**What this task involves:** Restate word for word the span of lines that opens with the line containing "Helado crufimax clásico CRUFI" and closes with the last line of the material. Include both ends and nothing more.

===== Material provided

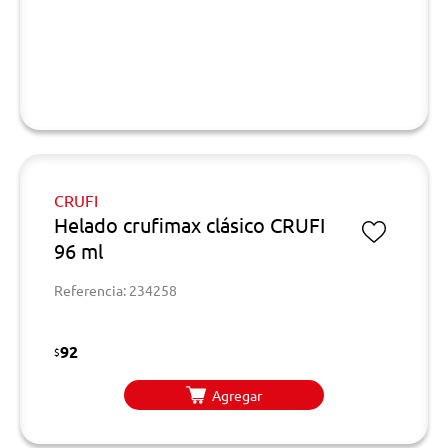
CRUFI
Helado crufimax clásico CRUFI
96 ml
Referencia: 234258
92
$
Agregar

==========

**Answer area:**
Helado crufimax clásico CRUFI
96 ml
Referencia: 234258
92
$
Agregar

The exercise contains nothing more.